Wednesday, April 2, 2014

a new reality

seven months ago, i started this journey. being a wife and living in nova (northern virginia). finished with my academic career and now spending my time thinking of ways to actually participate in the world instead of going to class, reading books and taking test to "prepare myself for it."
actually, it is a completely new way of life. for most of my years before now, my entire existence was about getting myself to the next step. i absolutely believe that every one of those steps were God ordained but nonetheless, they were to achieve goals of mine. there is nothing wrong with that, but i now live in a new way. my life is not just about what i can do to make my goals and dreams come true.
i am not saying i no longer have goals and dreams.

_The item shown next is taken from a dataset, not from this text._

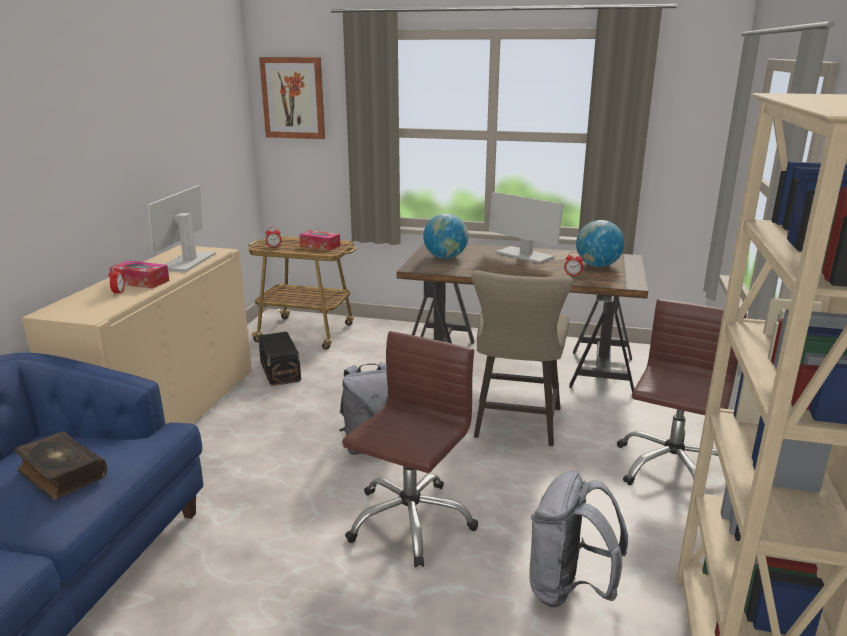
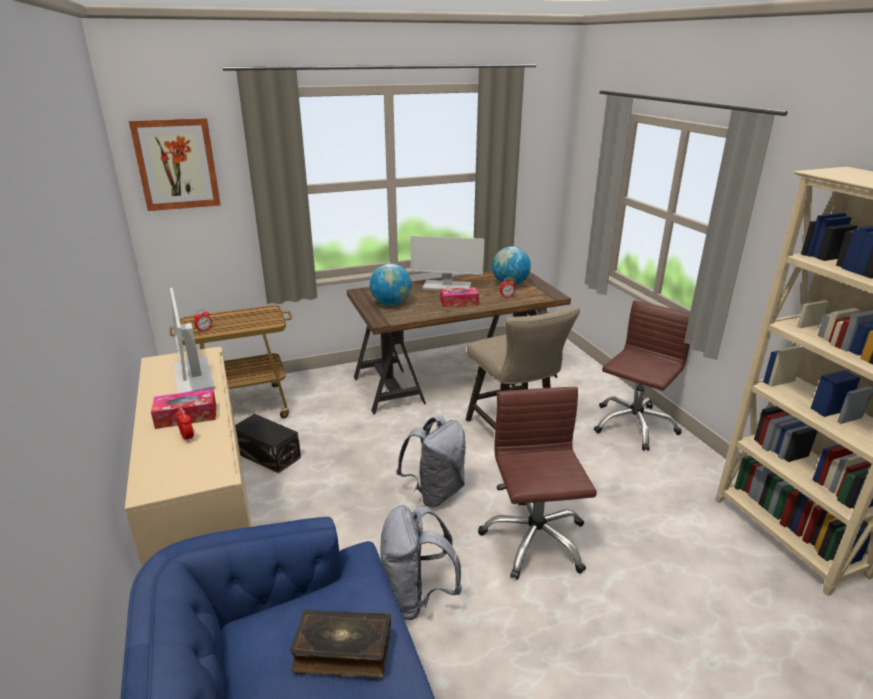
camera: 35 degrees left, 5 degrees up
tissue box [299,230,340,250] -> tissue box moved to [440,287,479,307]
grey backpack [529,471,628,607] -> grey backpack moved to [381,505,462,620]
brown office chair [617,299,747,485] -> brown office chair turned 45 degrees clockwise [594,300,690,451]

and i am not saying they wont come true.
but what i am saying is that before now, my dreams and goals were the most important thing to me. and that has changed. my dream and goal is for all of zach's dreams to come true.
even if that means sacrificing my own.
this is one of my highest callings in marriage. i get to delight in my husband and not just when it is easy.
In fact, i am writing this in a time of difficulty for him. But through it, God has reminded me of my role in Zach's heart. 
if he is feeling under appreciated at work, he will come home to a place that reminds him of his immense value.
I am never going to be perfect but i know that
I am here to build him up, not drag him down,
to speak life and not death.
God has given me the privilege and responsibility of being his helpmate.
When zach first moved up here by himself three years ago, he really struggled and if i didn't play college softball, zach and i could have gotten married and been together much earlier.
zach wouldn't have been so alone.
but he never let me entertain the thought of leaving. he didn't allow what he wanted to stand in the way of fulfilling my dream. before zach, i was selfish in a lot of ways.
he led me by example into a relationship that lives in an unselfish reality.